The Picoult book that DC did is especially guilty of trying too hard to look like a novel.
16 January 2008
Library of Congress on Flickr
The Library of Congress has published a great deal of photos on Flickr, with the hope that the community will help identify and tag them. Here’s a post about it from the Library of Congress, and here is Flickr’s piece about it.
15 January 2008
Spore on Mac and PCs
Kotaku reports that Spore will be released for the Mac this year as well as for the PC. I think it’d make a fine Wii game, too.
Sarah Connor Chronicles
Fox made an uncharacteristic good call when they held onto The Terminator: The Sarah Connor Chronicles for airing during the strike in January. It’s not a great show, but it has the kind of excitement you look for in a 24. I don’t think it’ll be as good as Alias, but it’s already better than Bionic Woman ever was. But what is up with the name? Try saying “Sarah Connor Chronicles_ five times fast. The sportscaster doing the throw before Sunday’s episode couldn’t even say it once. Terminator: The Series isn’t catchy, but at least it would have been pronounceable.
14 January 2008
10 January 2008
CNN Political Market
CNN has launched a political market website that’s pretty fun to use. Find a market (like “Who will win the Democratic nomination”), and you can buy shares using fake money. They ask a few simple questions that help you narrow down how many shares to buy, and then you can buy or sell based on how the market is doing. Prediction markets like these can be amazingly accurate.

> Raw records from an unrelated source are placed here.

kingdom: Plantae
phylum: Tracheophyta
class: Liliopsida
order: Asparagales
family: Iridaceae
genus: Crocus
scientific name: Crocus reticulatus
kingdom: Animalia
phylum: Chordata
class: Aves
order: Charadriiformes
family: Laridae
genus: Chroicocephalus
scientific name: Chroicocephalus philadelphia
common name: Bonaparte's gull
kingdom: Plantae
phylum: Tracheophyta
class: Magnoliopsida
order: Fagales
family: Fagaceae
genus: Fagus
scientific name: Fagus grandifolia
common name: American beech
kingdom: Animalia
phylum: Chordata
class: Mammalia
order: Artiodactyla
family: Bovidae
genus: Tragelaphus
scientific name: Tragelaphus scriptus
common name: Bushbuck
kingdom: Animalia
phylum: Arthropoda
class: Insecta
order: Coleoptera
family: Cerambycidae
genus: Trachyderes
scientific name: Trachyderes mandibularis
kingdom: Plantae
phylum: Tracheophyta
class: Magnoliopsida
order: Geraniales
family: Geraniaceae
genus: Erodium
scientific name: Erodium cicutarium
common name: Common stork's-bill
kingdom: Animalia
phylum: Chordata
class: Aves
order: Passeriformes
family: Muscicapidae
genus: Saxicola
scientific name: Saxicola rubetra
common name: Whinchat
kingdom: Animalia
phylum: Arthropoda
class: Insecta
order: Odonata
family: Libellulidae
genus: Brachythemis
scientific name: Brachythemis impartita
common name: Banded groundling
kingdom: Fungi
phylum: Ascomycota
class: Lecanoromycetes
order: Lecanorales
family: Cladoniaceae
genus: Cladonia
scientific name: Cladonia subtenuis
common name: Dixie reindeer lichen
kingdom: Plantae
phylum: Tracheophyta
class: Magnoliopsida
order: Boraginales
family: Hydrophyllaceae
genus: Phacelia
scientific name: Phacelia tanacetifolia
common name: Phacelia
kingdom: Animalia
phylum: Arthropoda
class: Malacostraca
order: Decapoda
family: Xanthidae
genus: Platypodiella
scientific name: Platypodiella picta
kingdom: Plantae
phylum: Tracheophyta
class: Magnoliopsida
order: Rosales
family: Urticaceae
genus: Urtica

Bonus, the site lets you use an OpenID instead of a password when you create your account, so you can just use your LiveJournal, Vox, AIM, etc. URL and use that password instead of having to create and remember a new one.
League of Extraordinary Gentlemen Annotations
Thanks to Santa Claus, I’ve now finally read the first two volumes of The League of Extraordinary Gentlemen, and will be starting The Black Dossier tonight. I’ll spare a proper review, which isn’t something of which the internet needs another, and instead link to Jess Nevins’s great annotations. What strikes me most about the series is that they’re entirely enjoyable without an encyclopedic knowledge of Victorian fiction. I’ve read Dracula, The Invisible Man, King Solomon’s Mines, The War of the World, The Strange Case of Dr. Jekyll and Mr. Hyde, 20,000 Leagues Under the Sea, and a number of Sherlock Holmes stories, but none of it is required to follow the story or understand the characters, and one would need to read thousands more pages to pick up on all of the references that Alan Moore has snuck in there. He could have easily made the books very dense given their premise, so I was surprised to find them entirely enjoyable without needing to read panel-by-panel annotations as I went along.
09 January 2008
NetNewsWire Now Free
NetNewsWire, the best RSS reader client for the Mac, is now free. I use Google Reader myself, but only because I don’t have the option of using Macs all the time.
Pikmin in Smash Bros. Wii
I’m not too interested in Super Smash Bros. Brawl, but I love that Olimar and the Pikmin are going to be in it. Gives me hope that Nintendo hasn’t forgotten about the characters and that a Wii Pikmin 3 will eventually be made.
08 January 2008
A Mind Interrupted
Touching story about the most recent issue of Buffy. A cameo spot was given to an essay contest winner whose husband wrote in to say how much the show had helped his wife when she was starting to suffer from schizophrenia.
07 January 2008
04 January 2008
Brand New Day
I’m loathe to admit that the new Spider-Man Brand New Day actually looks kinda good. Economically, though, if it’s shipping three times a month, that means it has to be three times as good to justify the purchase, which I don’t think it will be.